The term Benefits Assurance was coined [note 1] to describe new ways of coping with the uncertainty inherent in e-change projects. The focus of Benefits Assurance is the delivery of a beneficial outcome acceptable to the organisation's stakeholders whilst explicitly acknowledging the need to accommodate and control the intrinsic risks that the project involves.
Benefits Assurance recognises that benefits and risk are flip-sides of the same change coin. Understanding the type of change being conceived by the project is therefore fundamental to getting a grip on the inherent uncertainty and constructing a project process that allows it to be managed pro-actively.
Benefits Assurance can be seen as an analogue of Quality Assurance. Just as the latter is about creating a project environment that can assure that the deliverables of the project are produced as specified and planned, so then should Benefits Assurance be about creating the environment that can assure the delivery of the business benefits of the project. Quality Assurance is a whole lifecycle concept and, by analogy, we argue that this applies also to Benefits Assurance.

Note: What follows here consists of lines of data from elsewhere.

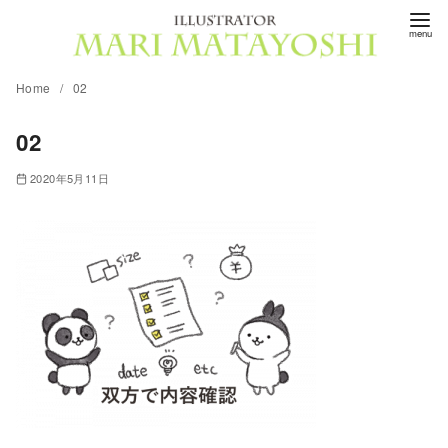
コ
ン
テ
Home
02
ン
ツ
02
へ
移
2020年5月11日
動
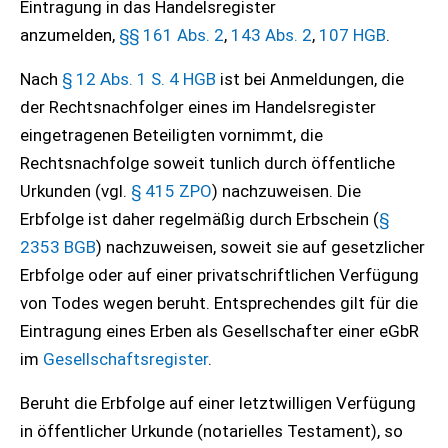
Eintragung in das Handelsregister
anzumelden,
§§ 161 Abs. 2
,
143 Abs. 2
,
107 HGB
.
Nach
§ 12 Abs. 1 S. 4 HGB
ist bei Anmeldungen, die
der Rechtsnachfolger eines im Handelsregister
eingetragenen Beteiligten vornimmt, die
Rechtsnachfolge soweit tunlich durch öffentliche
Urkunden (vgl.
§ 415 ZPO
) nachzuweisen. Die
Erbfolge ist daher regelmäßig durch Erbschein (
§
2353 BGB
) nachzuweisen, soweit sie auf gesetzlicher
Erbfolge oder auf einer privatschriftlichen Verfügung
von Todes wegen beruht. Entsprechendes gilt für die
Eintragung eines Erben als Gesellschafter einer eGbR
im
Gesellschaftsregister
.
Beruht die Erbfolge auf einer letztwilligen Verfügung
in öffentlicher Urkunde (notarielles Testament), so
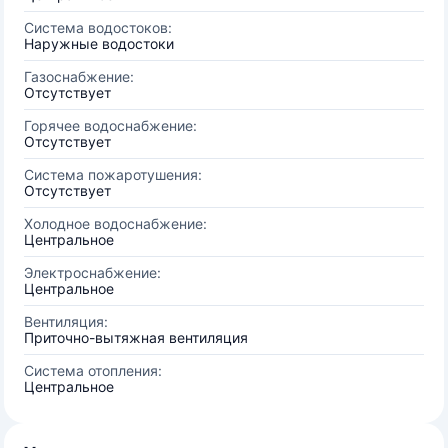
Система водостоков:
Наружные водостоки
Газоснабжение:
Отсутствует
Горячее водоснабжение:
Отсутствует
Система пожаротушения:
Отсутствует
Холодное водоснабжение:
Центральное
Электроснабжение:
Центральное
Вентиляция:
Приточно-вытяжная вентиляция
Система отопления:
Центральное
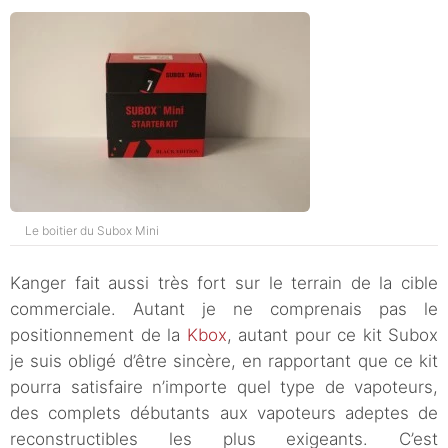
Le boitier du Subox Mini
Kanger fait aussi très fort sur le terrain de la cible
commerciale. Autant je ne comprenais pas le
positionnement de la
Kbox
, autant pour ce kit Subox
je suis obligé d’être sincère, en rapportant que ce kit
pourra satisfaire n’importe quel type de vapoteurs,
des complets débutants aux vapoteurs adeptes de
reconstructibles les plus exigeants. C’est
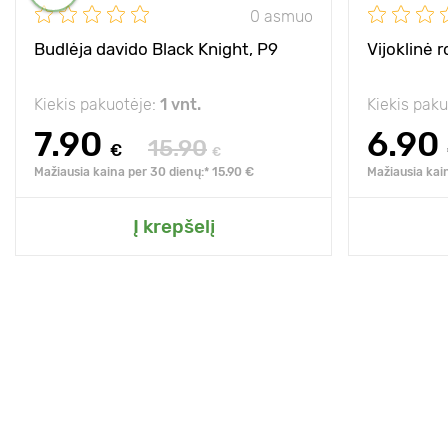
0 asmuo
Budlėja davido Black Knight, P9
Vijoklinė r
Kiekis pakuotėje:
1 vnt.
Kiekis pak
7.90
6.90
15.90
€
€
Mažiausia kaina per 30 dienų:* 15.90 €
Mažiausia kai
Į krepšelį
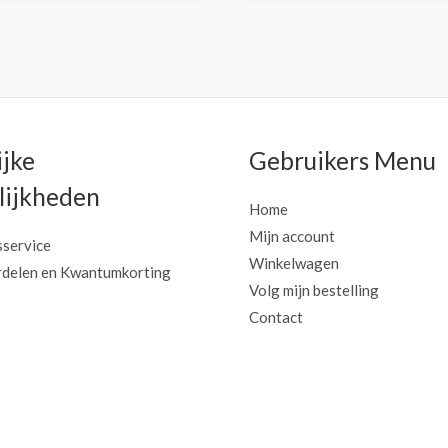
ijke
Gebruikers Menu
ijkheden
Home
Mijn account
sservice
Winkelwagen
delen en Kwantumkorting
Volg mijn bestelling
Contact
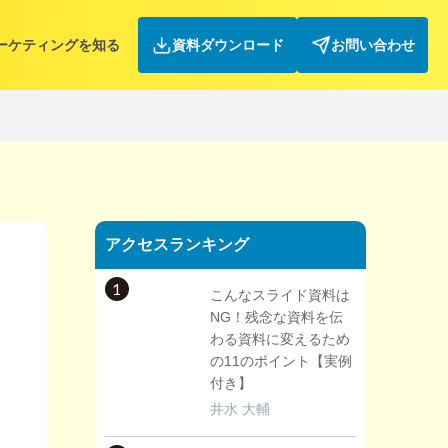
ーケティングを知る
資料ダウンロード
お問い合わせ
アクセスランキング
1
こんなスライド資料は
NG！残念な資料を伝
わる資料に変えるため
の11のポイント【実例
付き】
井水 大輔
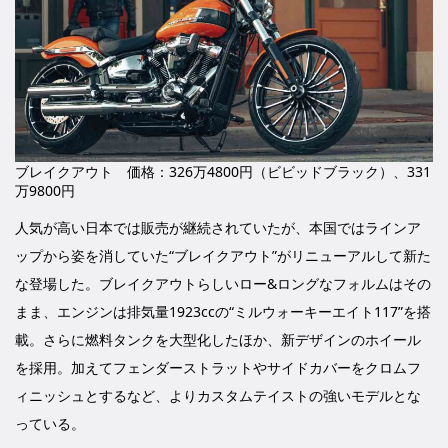
ブレイクアウト 価格：326万4800円（ビビッドブラック）、331
万9800円
人気が高い日本では販売が継続されていたが、本国ではラインア
ップから姿を消していた“ブレイクアウト”がリニューアルして新た
な登場した。ブレイクアウトらしいロー&ロングなフォルムはその
まま、エンジンは排気量1923ccの“ミルウォーキーエイト117”を搭
載。さらに燃料タンクを大型化したほか、新デザインのホイール
を採用。加えてフェンダーストラットやサイドカバーをクロムフ
ィニッシュとするなど、よりカスタムテイストの強いモデルとな
っている。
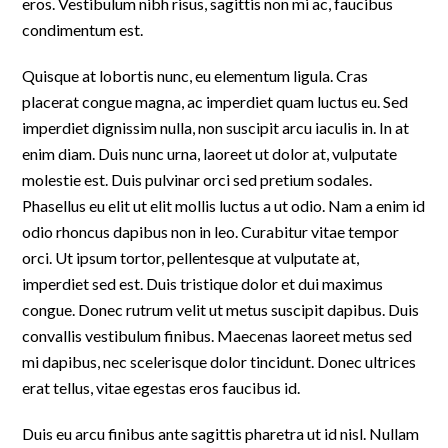
eros. Vestibulum nibh risus, sagittis non mi ac, faucibus
condimentum est.
Quisque at lobortis nunc, eu elementum ligula. Cras
placerat congue magna, ac imperdiet quam luctus eu. Sed
imperdiet dignissim nulla, non suscipit arcu iaculis in. In at
enim diam. Duis nunc urna, laoreet ut dolor at, vulputate
molestie est. Duis pulvinar orci sed pretium sodales.
Phasellus eu elit ut elit mollis luctus a ut odio. Nam a enim id
odio rhoncus dapibus non in leo. Curabitur vitae tempor
orci. Ut ipsum tortor, pellentesque at vulputate at,
imperdiet sed est. Duis tristique dolor et dui maximus
congue. Donec rutrum velit ut metus suscipit dapibus. Duis
convallis vestibulum finibus. Maecenas laoreet metus sed
mi dapibus, nec scelerisque dolor tincidunt. Donec ultrices
erat tellus, vitae egestas eros faucibus id.
Duis eu arcu finibus ante sagittis pharetra ut id nisl. Nullam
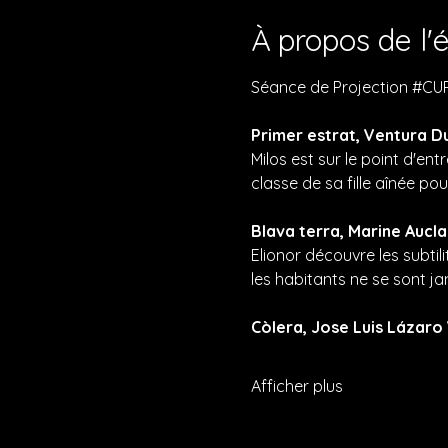
À propos de l
Séance de Projection 
#CU
Primer estrat, Ventura Du
Milos est sur le point d'ent
classe de sa fille aînée pou
Blava terra, Marine Aucla
Elionor découvre les subtil
les habitants ne se sont jam
Còlera, Jose Luis Lázaro V
Afficher plus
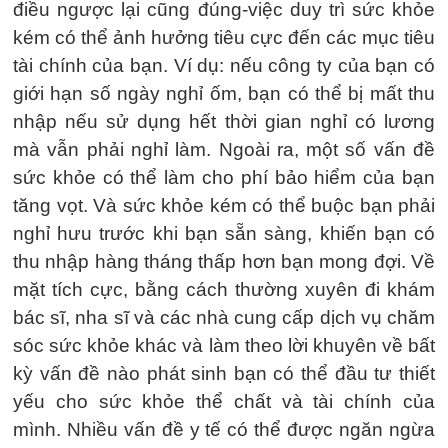
điều ngược lại cũng đúng-việc duy trì sức khỏe
kém có thể ảnh hưởng tiêu cực đến các mục tiêu
tài chính của bạn. Ví dụ: nếu công ty của bạn có
giới hạn số ngày nghỉ ốm, bạn có thể bị mất thu
nhập nếu sử dụng hết thời gian nghỉ có lương
mà vẫn phải nghỉ làm. Ngoài ra, một số vấn đề
sức khỏe có thể làm cho phí bảo hiểm của bạn
tăng vọt. Và sức khỏe kém có thể buộc bạn phải
nghỉ hưu trước khi bạn sẵn sàng, khiến bạn có
thu nhập hàng tháng thấp hơn bạn mong đợi. Về
mặt tích cực, bằng cách thường xuyên đi khám
bác sĩ, nha sĩ và các nhà cung cấp dịch vụ chăm
sóc sức khỏe khác và làm theo lời khuyên về bất
kỳ vấn đề nào phát sinh bạn có thể đầu tư thiết
yếu cho sức khỏe thể chất và tài chính của
mình. Nhiều vấn đề y tế có thể được ngăn ngừa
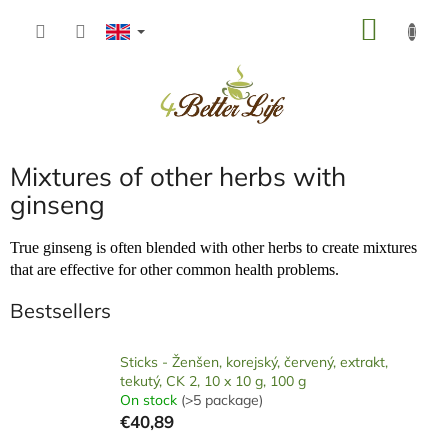
Skip
SHOP
to
content
CART
Mixtures of other herbs with
ginseng
True ginseng is often blended with other herbs to create mixtures
that are effective for other common health problems.
Bestsellers
Sticks - Ženšen, korejský, červený, extrakt,
tekutý, CK 2, 10 x 10 g, 100 g
On stock
(>5 package)
€40,89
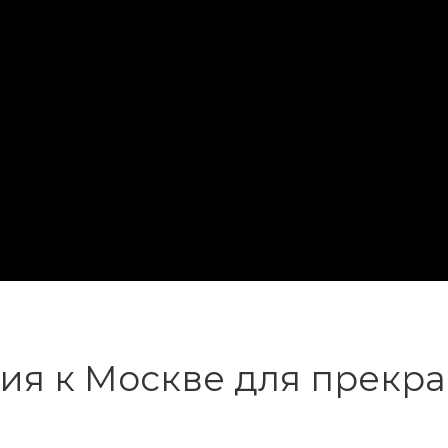
ия к Москве для прекр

Benefits Assurance is a project management process that complements the more traditional forms of project management planning, monitoring and control. The Benefits Assurance process supports the full lifecycle of a project from conception through planning, execution and monitoring to implementation and review. It consists of a set of activities supported by techniques that extend the traditional project manager’s ‘toolkit’ and is essentially a tool for project control. Standard project management theory and practice tends to emphasise the activities of a programme at the expense of its purpose. Benefits Assurance provides a counter-balance by providing the means to maintain a focus on the goal of benefits realisation throughout the project.